In horses showing bilateral lameness, very often blocking the medial and lateral palmar metacarpal/tarsal nerves alone, adjacent to the ‘button’ of the splint (two point block) will abolish most of the pain from the condyles and reveal a marked to moderate degree of lameness in the contralateral limb.

Radiography is unrewarding at early stages of the disease. Attempts to demonstrate sclerosis of subchondral bone in the palmar or plantar aspect of the condyles is hampered by superimposition of other radiopaque structures. Dorsal 45° proximal 45° lateral-plantarodistomedial oblique and the opposite oblique projections⁸ provide a relatively unobscured image of a small area of each respective condyle and can demonstrate structural changes associated with increased bone volume fraction in some cases (Fig. 22.5).

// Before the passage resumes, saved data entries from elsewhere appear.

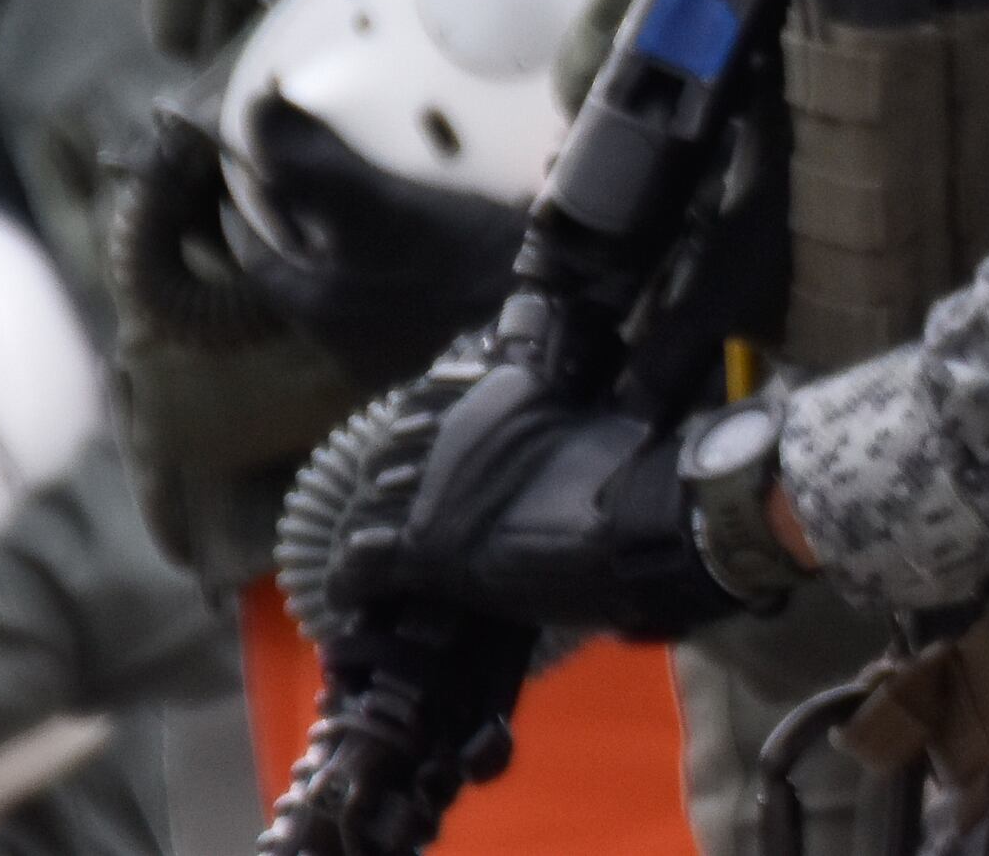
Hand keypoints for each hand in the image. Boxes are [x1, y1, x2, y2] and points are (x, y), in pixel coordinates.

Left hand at [331, 362, 740, 643]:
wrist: (640, 527)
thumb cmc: (632, 476)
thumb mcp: (587, 424)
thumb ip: (548, 425)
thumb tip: (551, 438)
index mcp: (495, 392)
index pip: (423, 401)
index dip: (411, 434)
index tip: (412, 454)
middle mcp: (453, 430)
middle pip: (386, 458)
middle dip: (382, 489)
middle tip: (388, 515)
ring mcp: (434, 487)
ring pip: (366, 511)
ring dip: (363, 536)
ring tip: (366, 560)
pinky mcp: (424, 546)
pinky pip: (361, 563)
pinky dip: (349, 582)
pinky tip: (348, 596)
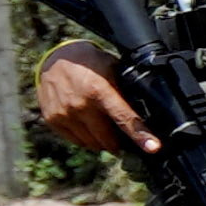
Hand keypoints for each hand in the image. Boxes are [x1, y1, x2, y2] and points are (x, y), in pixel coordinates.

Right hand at [32, 53, 153, 155]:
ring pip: (91, 143)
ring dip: (103, 143)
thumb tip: (146, 111)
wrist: (56, 58)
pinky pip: (76, 141)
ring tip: (107, 133)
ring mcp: (64, 114)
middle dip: (120, 143)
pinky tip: (91, 129)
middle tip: (125, 140)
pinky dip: (87, 139)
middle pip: (107, 138)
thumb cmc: (90, 63)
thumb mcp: (113, 69)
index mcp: (99, 90)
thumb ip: (125, 90)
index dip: (139, 134)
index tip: (153, 147)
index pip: (123, 118)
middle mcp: (80, 104)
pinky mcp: (52, 119)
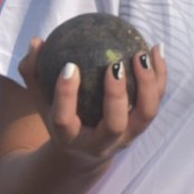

In more advanced cases of disease that are associated with defects in the subchondral bone plate created by collapse or ulceration of the subchondral bone, crescent shaped radiolucent defects can be identified on lateromedial or flexed dorsopalmar/plantar projections (Fig. 22.6). In these end stages of palmar osteochondral disease the joint surface can collapse or sustain a saucer fracture, leading to severe pathology of articular cartilage (Fig. 22.4). This almost always results in obvious signs of inflammation of the affected joint and is associated with profound lameness.